Very observant post! Describes MANY of the women I have met. So busy, no time, yet still expect me to be waiting by the phone ready to spring up at any time? LOL So yes, so 'busy' yet nothing productive results, and not like these women are overachievers by any means.
 

Metro3pilot

Senior Don Juan
Joined
Oct 11, 2005
Messages
335
Reaction score
9
Age
54
Yes, you are reading too much into this ! !

don't invest in this chick emotionally, at least not any more than you would any other friend... she told you she did not want a boyfriend, it's best to take that at face value ..... drop any and all expectations ... failure to do so will result in unlimited frustration ...
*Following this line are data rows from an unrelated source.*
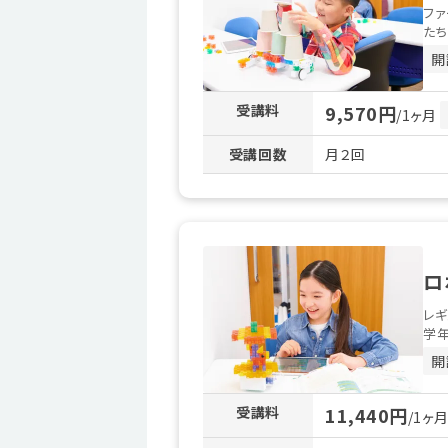
ファ
たち
開
受講料
9,570円
/1ヶ月
受講回数
月２回
ロ
レギ
学年
開
受講料
11,440円
/1ヶ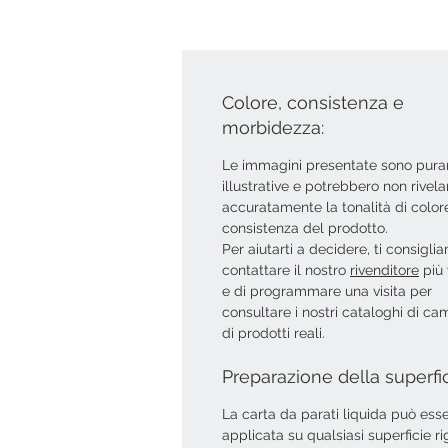
Colore, consistenza e
morbidezza:
Le immagini presentate sono pur
illustrative e potrebbero non rivela
accuratamente la tonalità di colore
consistenza del prodotto.
Per aiutarti a decidere, ti consigli
contattare il nostro
rivenditore
più 
e di programmare una visita per
consultare i nostri cataloghi di ca
di prodotti reali.
Preparazione della superfi
La carta da parati liquida può ess
applicata su qualsiasi superficie ri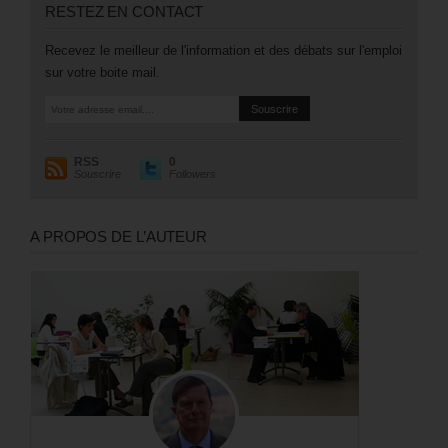
RESTEZ EN CONTACT
Recevez le meilleur de l'information et des débats sur l'emploi
sur votre boite mail.
RSS
0
Souscrire
Followers
A PROPOS DE L’AUTEUR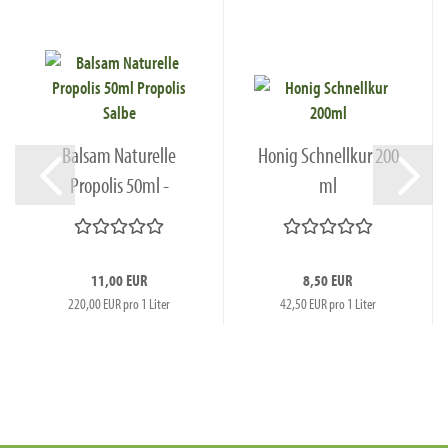
Balsam Naturelle
Honig Schnellkur 200
Propolis 50ml -
ml
Propolissalbe...
11,00 EUR
8,50 EUR
220,00 EUR pro 1 Liter
42,50 EUR pro 1 Liter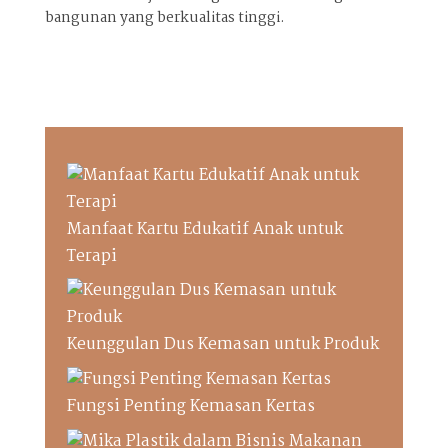
bangunan yang berkualitas tinggi.
Manfaat Kartu Edukatif Anak untuk
Terapi
Keunggulan Dus Kemasan untuk Produk
Fungsi Penting Kemasan Kertas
if you want a relationship and time with someone, find a girl who is able and willing to give it to you !

I have been in your spot more than I wish to admit ...if you think you can change her you can't ...move on dude

Peace out
 

MatureDJ

Master Don Juan
Joined
Apr 30, 2006
Messages
10,538
Reaction score
4,354
AgonyUncle said:
She calls me about once a week, sends SMS’s all the time. <snip> Constantly suggesting we need to meet up. <snip> Out of no where, today she says to me that she does not have time for a boyfriend, but she gets really lonely sometimes.
"I'm lonely" is code word for "I want to get some". If she is sexing you, then you are her boyfriend, in the purest sense of the word.

You really have a good situation here, so long as you don't "accidently" knock her up. :nervous: Next time she suggests that you meet up, set an evening, and tell her to contact you when she is free. Bring over a bottle of wine, and let nature take over.
 

MatureDJ

Master Don Juan
Joined
Apr 30, 2006
Messages
10,538
Reaction score
4,354
mzilla2 said:
Very observant post! Describes MANY of the women I have met. So busy, no time, yet still expect me to be waiting by the phone ready to spring up at any time? LOL So yes, so 'busy' yet nothing productive results, and not like these women are overachievers by any means.
If an attractive, but very busy woman could only see me for 2 2-hour meetings per week, and every one of them was at her place, with most of the time spent on her bed with my .... in her ....., I would not complain.
 

joekerr31

Master Don Juan
Joined
Aug 20, 2005
Messages
3,396
Reaction score
111
Age
49
yes, she was basically saying she wants you as a f*ck buddy.

now that said, being a f*ck buddy with a single mom is more complicated than it appears.

at first it seems like a good idea to them. they are busy leading their own lives, they've been through a divorce, the last thing they want is to get hurt again.

so they figure, i'll just have some fun, something casual.

then you start banging them, a little time goes by, and they realize 'hey, this isn't so bad. he's a great guy, who treats me well, you know i probably wouldn't get hurt being in a relationship with this guy. AND i could get myself a new daddy for my kids."

thats when they drop the bomb on you and try to turn the f*ck buddy scenario into a relationship.